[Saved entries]
·····

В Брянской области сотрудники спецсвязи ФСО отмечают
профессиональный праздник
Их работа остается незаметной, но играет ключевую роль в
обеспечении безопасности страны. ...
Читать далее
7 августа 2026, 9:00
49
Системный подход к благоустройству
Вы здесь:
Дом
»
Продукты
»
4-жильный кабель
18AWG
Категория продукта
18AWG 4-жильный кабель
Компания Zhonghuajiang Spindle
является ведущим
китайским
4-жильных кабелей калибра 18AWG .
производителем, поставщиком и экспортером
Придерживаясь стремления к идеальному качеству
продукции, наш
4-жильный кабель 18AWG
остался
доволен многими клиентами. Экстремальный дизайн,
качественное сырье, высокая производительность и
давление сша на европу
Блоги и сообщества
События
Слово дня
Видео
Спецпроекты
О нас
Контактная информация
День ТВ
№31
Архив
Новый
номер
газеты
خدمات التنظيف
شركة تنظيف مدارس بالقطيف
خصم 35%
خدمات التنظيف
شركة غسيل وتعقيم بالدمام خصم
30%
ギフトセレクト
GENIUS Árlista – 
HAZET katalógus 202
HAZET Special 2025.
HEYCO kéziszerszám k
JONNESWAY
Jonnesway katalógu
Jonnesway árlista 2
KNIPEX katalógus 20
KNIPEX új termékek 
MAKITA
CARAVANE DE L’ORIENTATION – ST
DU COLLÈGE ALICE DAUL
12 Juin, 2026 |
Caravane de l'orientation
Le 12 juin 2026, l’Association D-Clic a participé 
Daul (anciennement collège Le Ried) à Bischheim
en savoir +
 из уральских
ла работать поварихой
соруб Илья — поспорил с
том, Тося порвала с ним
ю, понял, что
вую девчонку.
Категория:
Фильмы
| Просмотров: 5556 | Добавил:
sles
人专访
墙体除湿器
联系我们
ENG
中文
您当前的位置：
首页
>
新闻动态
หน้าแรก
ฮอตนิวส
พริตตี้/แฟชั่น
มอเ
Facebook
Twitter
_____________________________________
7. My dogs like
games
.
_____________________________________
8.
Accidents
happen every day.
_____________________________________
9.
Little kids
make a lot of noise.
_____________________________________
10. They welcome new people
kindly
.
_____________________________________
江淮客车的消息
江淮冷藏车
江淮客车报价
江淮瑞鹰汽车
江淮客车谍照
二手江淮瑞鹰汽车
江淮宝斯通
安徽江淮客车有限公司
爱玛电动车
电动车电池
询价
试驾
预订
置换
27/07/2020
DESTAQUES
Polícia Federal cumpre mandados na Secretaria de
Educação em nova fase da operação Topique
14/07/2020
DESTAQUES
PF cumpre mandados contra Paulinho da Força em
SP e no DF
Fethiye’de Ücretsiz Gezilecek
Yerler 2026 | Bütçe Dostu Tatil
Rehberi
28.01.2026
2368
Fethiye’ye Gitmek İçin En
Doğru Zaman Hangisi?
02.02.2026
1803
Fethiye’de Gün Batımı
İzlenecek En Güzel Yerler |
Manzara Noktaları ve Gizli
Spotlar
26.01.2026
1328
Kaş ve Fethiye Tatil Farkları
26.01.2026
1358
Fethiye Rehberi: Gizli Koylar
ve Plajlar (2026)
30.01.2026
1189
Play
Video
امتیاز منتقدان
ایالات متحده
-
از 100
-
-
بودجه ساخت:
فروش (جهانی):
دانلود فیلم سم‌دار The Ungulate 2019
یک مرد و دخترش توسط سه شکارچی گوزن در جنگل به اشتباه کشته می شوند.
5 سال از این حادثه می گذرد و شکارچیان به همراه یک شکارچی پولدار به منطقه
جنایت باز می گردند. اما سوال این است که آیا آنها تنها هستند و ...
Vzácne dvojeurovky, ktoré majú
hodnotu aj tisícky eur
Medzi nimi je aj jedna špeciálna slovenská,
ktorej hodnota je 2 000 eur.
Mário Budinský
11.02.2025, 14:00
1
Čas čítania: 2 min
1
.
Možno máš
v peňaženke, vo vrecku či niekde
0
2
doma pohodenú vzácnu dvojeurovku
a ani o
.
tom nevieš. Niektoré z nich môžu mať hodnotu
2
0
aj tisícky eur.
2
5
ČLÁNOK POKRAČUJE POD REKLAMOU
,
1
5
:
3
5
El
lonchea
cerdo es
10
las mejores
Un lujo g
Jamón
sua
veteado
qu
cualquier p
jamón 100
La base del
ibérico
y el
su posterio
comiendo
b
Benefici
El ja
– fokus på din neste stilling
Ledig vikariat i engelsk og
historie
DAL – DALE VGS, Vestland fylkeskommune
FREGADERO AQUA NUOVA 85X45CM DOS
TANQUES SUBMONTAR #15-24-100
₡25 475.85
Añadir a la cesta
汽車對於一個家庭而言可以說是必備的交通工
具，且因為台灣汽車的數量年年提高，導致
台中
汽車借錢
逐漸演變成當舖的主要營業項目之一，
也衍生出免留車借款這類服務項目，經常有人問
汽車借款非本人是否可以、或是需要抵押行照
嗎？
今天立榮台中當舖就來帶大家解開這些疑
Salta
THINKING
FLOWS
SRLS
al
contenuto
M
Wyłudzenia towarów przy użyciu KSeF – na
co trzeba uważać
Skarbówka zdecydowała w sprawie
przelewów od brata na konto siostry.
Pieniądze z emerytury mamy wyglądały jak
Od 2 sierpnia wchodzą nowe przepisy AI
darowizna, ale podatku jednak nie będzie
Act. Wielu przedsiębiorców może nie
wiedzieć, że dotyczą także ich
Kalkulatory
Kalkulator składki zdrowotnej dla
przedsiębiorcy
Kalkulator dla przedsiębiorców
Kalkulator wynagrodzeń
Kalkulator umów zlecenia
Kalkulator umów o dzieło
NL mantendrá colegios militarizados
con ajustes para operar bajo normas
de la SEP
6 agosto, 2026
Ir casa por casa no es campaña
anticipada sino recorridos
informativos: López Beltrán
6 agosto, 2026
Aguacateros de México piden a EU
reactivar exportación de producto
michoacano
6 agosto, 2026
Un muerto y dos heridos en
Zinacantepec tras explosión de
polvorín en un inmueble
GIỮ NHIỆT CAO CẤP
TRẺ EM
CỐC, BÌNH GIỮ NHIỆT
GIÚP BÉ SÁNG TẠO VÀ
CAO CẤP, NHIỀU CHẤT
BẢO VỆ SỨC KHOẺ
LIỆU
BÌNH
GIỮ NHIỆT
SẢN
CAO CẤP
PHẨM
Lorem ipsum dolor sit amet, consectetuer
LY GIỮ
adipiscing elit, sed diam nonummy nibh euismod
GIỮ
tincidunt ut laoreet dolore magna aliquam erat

·····

◆ Task statement:
In the records, from the first line through the line containing "продукции, наш", substitute "20AWG" for every occurrence of "18AWG" and leave all other text unchanged. Give only those lines.

◆ Exercise solution:
В Брянской области сотрудники спецсвязи ФСО отмечают
профессиональный праздник
Их работа остается незаметной, но играет ключевую роль в
обеспечении безопасности страны. ...
Читать далее
7 августа 2026, 9:00
49
Системный подход к благоустройству
Вы здесь:
Дом
»
Продукты
»
4-жильный кабель
20AWG
Категория продукта
20AWG 4-жильный кабель
Компания Zhonghuajiang Spindle
является ведущим
китайским
4-жильных кабелей калибра 20AWG .
производителем, поставщиком и экспортером
Придерживаясь стремления к идеальному качеству
продукции, наш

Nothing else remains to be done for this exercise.